One of the best films I saw at last year’s Toronto International Film Festival was Green Room, the follow-up from Blue Ruin director Jeremy Saulnier. The plot revolves around a punk rock band that witnesses something they shouldn’t and held captive by a group of neo-Nazis led by the club's depraved owner, Darcy Banker (Patrick Stewart). The movie is shocking, twisted, and will have you on the edge of your seat throughout.

A24 has released a new Green Room trailer, and it plays up Stewart’s threatening performance, and it shouldn’t come as any great surprise that he gives a tremendous turn as the villainous Darcy. It’s a performance that’s so good you wonder why it’s taken so long for a director to capitalize on the actor playing this kind of character. It’s not Stewart’s first turn as a villain, but it’s arguably his best.
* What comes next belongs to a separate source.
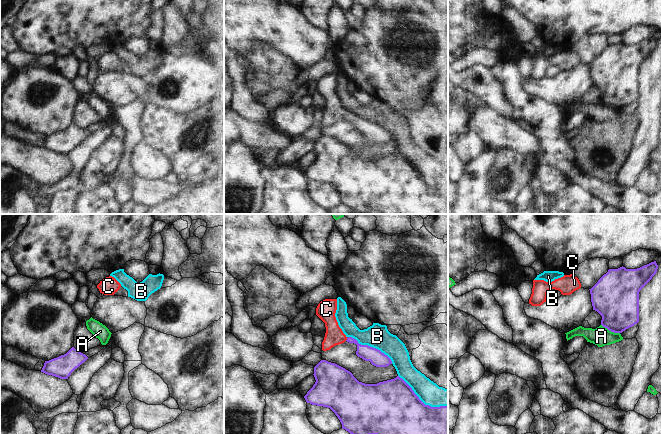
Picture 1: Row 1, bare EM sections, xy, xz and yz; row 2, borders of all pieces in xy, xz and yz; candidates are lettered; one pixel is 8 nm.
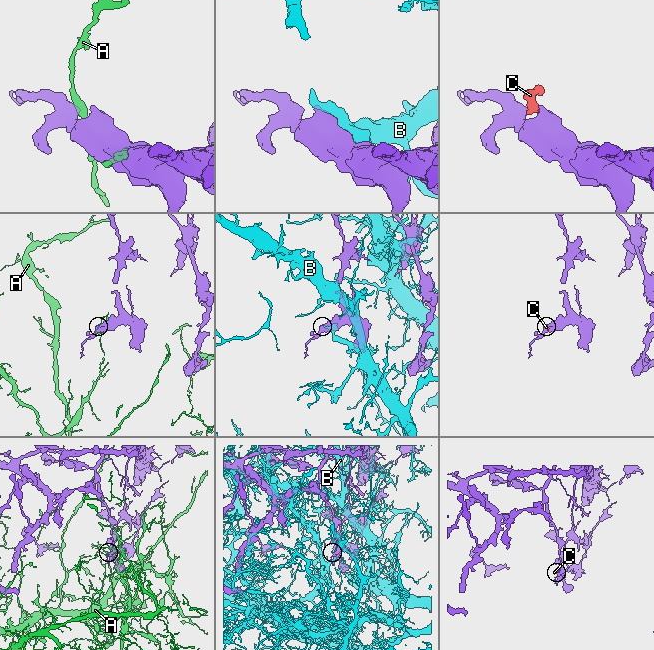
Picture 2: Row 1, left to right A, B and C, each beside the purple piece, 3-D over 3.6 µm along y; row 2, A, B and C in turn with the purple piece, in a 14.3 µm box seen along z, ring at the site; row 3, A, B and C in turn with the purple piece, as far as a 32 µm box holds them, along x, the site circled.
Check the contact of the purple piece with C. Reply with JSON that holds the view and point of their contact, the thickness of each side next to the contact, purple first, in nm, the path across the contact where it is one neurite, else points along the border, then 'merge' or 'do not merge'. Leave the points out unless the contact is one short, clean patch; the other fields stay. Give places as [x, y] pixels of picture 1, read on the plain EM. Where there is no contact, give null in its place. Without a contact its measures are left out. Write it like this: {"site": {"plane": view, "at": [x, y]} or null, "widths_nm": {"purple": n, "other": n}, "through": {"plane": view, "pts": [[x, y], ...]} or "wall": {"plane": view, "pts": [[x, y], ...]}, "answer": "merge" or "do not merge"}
{"site": {"plane": "xz", "at": [347, 115]}, "widths_nm": {"purple": 120, "other": 150}, "through": {"plane": "xz", "pts": [[367, 129], [353, 116], [347, 115], [334, 111]]}, "answer": "merge"}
Check out the new Green Room trailer below, and click here for Perri's review from TIFF. The film opens in New York and L.A. on April 15th before opening wide on April 29th, and also stars Anton Yelchin, Imogen Poots, Alia Shawkat, Joe Cole, Callum Turner, Mark Webber, Eric Edelstein, Macon Blair, and Kai Lennox.

Here’s the official synopsis for Green Room:

GREEN ROOM is a brilliantly crafted and wickedly fun horror-thriller starring Patrick Stewart as a diabolical club owner who squares off against an unsuspecting but resilient young punk band. Down on their luck punk rockers The Ain't Rights are finishing up a long and unsuccessful tour, and are about to call it quits when they get an unexpected booking at an isolated, run-down club deep in the backwoods of Oregon.  What seems merely to be a third-rate gig escalates into something much more sinister when they witness an act of violence backstage that they weren't meant to see.  Now trapped backstage, they must face off against the club's depraved owner, Darcy Banker (Stewart), a man who will do anything to protect the secrets of his nefarious enterprise.  But while Darcy and his henchmen think the band will be easy to get rid of, The Ain't Rights prove themselves much more cunning and capable than anyone expected, turning the tables on their unsuspecting captors and setting the stage for the ultimate life-or-death showdown. Intense, emotional, and ingeniously twisted, Green Room is genre filmmaking at its best and most original. Saulnier continues to build his reputation as one of the most exciting and distinctive directors working today, with a movie that's completely different from his previous, highly acclaimed Blue Ruin, but which is just as risk-taking and even more full of twists. The entire cast delivers first-rate performances, but Patrick Stewart gives a transformative and brilliantly devious turn as Darcy-elegant yet lethal, droll yet terrifying, Stewart makes the film simply unforgettable.